**JOB 1:** Can you repeat the part of the oil market article that opens with the words containing "Some price support" and closes with "Commerzbank said in a note."?

**PAGE TEXT:**
####

That sent long-dated yields higher, indicating increased risks to financial stability.
Meanwhile, China’s fuel demand outlook weighed on sentiment after the world’s top crude oil importer delayed release of economic indicators originally scheduled to be published today. No date was given for a rescheduled release.
On the supply side, US crude oil stocks were expected to have risen for a second consecutive week, a preliminary Reuters poll showed yesterday.
Output in the Permian Basin of Texas and New Mexico, the biggest US shale oil basin, is forecast to rise by about 50,000 barrels per day (bpd) to a record 5.453 million bpd this month, the Energy Information Administration said.
Some price support came from investors increasing long positions in futures after a 2 million barrel per day (bpd) cut to output targets agreed by OPEC+, ANZ Research analysts said in a note.
Several members of the oil producer group have endorsed the cut after the White House accused Saudi Arabia of coercing some nations into supporting the move, a charge Riyadh denies.
“Even though the production cut is not likely in reality to be even half as high, the US government sees it as an affront. The question now is how the US will react, as this could have a far-reaching impact on the oil market,” Commerzbank said in a note.
The Biden administration plans to sell oil from the Strategic Petroleum Reserve in an effort to cool fuel prices before next month’s congressional elections, sources told Reuters this week.

####

**LISTING:**
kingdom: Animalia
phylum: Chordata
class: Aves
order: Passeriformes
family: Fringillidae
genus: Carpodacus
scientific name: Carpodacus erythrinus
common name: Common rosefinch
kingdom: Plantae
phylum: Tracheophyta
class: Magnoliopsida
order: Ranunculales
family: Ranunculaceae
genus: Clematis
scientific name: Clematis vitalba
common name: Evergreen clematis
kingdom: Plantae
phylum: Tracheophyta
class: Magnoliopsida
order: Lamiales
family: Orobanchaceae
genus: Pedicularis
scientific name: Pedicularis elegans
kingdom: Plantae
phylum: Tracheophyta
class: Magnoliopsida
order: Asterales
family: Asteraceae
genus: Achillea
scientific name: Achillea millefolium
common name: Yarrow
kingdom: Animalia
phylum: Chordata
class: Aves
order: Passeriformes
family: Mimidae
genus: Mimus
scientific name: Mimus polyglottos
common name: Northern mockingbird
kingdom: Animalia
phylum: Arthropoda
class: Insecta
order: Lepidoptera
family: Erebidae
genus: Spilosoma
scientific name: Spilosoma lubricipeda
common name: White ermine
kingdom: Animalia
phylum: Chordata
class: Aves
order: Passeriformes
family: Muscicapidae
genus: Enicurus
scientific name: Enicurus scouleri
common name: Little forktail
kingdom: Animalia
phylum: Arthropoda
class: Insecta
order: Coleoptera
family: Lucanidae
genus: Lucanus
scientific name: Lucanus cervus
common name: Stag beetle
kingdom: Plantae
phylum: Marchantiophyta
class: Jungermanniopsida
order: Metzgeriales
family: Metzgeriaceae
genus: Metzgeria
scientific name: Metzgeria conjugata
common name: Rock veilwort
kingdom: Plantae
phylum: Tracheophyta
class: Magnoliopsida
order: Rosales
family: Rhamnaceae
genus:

####

**JOB 2:** Could you reproduce the part of the rows above that opens with the line containing "genus: Metzgeria" and closes with the end of the rows, including both ends?

**EXERCISE ANSWER 1:**
Some price support came from investors increasing long positions in futures after a 2 million barrel per day (bpd) cut to output targets agreed by OPEC+, ANZ Research analysts said in a note.
Several members of the oil producer group have endorsed the cut after the White House accused Saudi Arabia of coercing some nations into supporting the move, a charge Riyadh denies.
“Even though the production cut is not likely in reality to be even half as high, the US government sees it as an affront. The question now is how the US will react, as this could have a far-reaching impact on the oil market,” Commerzbank said in a note.

**EXERCISE ANSWER 2:**
genus: Metzgeria
scientific name: Metzgeria conjugata
common name: Rock veilwort
kingdom: Plantae
phylum: Tracheophyta
class: Magnoliopsida
order: Rosales
family: Rhamnaceae
genus:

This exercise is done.